Wednesday, January 22, 2025

Meetings are the Dark Matter of Enterprise Cybernetics

We are going through is a transition period - from human reasoning to machine reasoning; given the previous revolution from human computing to artificial computing, I guess you could just say that the broad ~100 year arc is from human intelligence to artificial intelligence and just call it an AI revolution [1].

As such, I've been thinking a lot about how to use AI in the context of an existing business to streamline internal operations.

And while pieces of the business feel tractable based on applying AI to existing systems of record or operational processes, automating large swaths of a business feels too hard. Too much reasoning is illegible to machines - because it happens during meetings.

Meetings are the dark matter of the enterprise - the vast majority of "context" about what's happening at a business is transmitted verbally, and needs to be represented digitally. So a key part of transforming between the analog business to the digital business is about making meetings legible to machines.

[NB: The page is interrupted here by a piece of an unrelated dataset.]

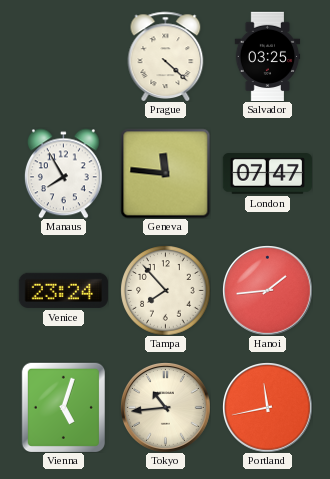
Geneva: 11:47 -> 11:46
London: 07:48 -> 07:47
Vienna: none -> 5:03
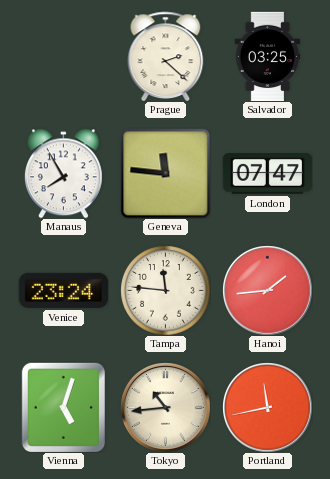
Prague: 4:22 -> 2:22
Tampa: 7:53 -> 11:46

That's why I think Granola.ai is going to be the Killer App for the next generation of enterprise operating systems - I'm only testing it out right now in a personal capacity (it's currently quite limited from a security perspective and not enterprise-ready), but it's the first application I've used that really feels like a step-change for personal productivity. Chat apps are nice for search, and I think they will continue to be useful. But they still feel like work - the experience for most LLM chat apps is still relatively similar to a better search engine (you swivel chair to it, do stuff, then swivel back). Granola is the first app I've used that's non-zero sum with my time; it inhabits the same time as I do, and makes that time more productive. I can't explain it exactly, but using Granola feels like - oh yeah, this is going to be ubiquitous in 5 years. Maybe it doesn't win the category (will be a battle), but this category is going to be the first non-chat Category of LLM-powered apps.

The problem is that in its current form, it's just a tool. It's going to be picked up ubiquitously and let people do better meetings - what it's NOT going to do is automate away meetings or massively accelerate operational productivity.

That's where the Ontology comes in - because right now, Granola is just a generic application. The opportunity is to use the Ontology to turn it into a Platform. Today, Granola has a basic templating system with generic out-of-the-box templates for specific meeting types. By applying a decision-centric data model to it, you could map meeting types to object types, and then include functions and actions in the UI where it currently provides some generic out-of-the-box actions (send email, list action items).

So now you've created a virtuous cycle - you use Granola to capture meetings, those meetings become data about the actual reasoning and decision-making in the enterprise, and then the meetings can be automated, orchestrated, agentified...ontologized.


Today, there's a feature in Granola that creates "action items" - imagine if each of these action items corresponded with an Ontology Action Type - with the right ontology, the Action Items from a partnership kickoff call could all be invokable Ontology Actions - one to create a Jira ticket for reviewing API docs, one for initiating a Legal ticket to get a partnership set up, one for scheduling a kickoff meeting, and one that automagically created a Slack channel. And they don't need to be actions yet - just having the Meeting <> Action Item mapping for all meetings of a given type lets you begin mining the plaintext action items to create semantic action types (and an Action Type <> Prompt Hint mapping so that future Action Items could be translated into invokable Ontology Actions via semantic search).

At this point, the UI would transform the text into a clickable bullet automatically orchestrating an entire system of action which could be kept in sync as more meetings occur and actions move through a Markov chain of semi-formalized state changes - "okay, you decided to transfer Phil to the Mobile team - let's kick off the process of talking to Phil, confirming the transfer, and then registering this."

To automate decisions, they need to be formalized and given that most decisions happen in meetings, this means that automating decision-making will require making the meeting context accessible to machines. Over time, this will enable us to progressively titrate decision-making authority from the human to the machine as humans shift from being decision-makers themselves to being the makers of decision-making machines.

[1] It's only tangentially related, but I do think that this Eric Schmidt talk was an interesting read about the steam to electricity transformation, which might be a good historical analogue to consider.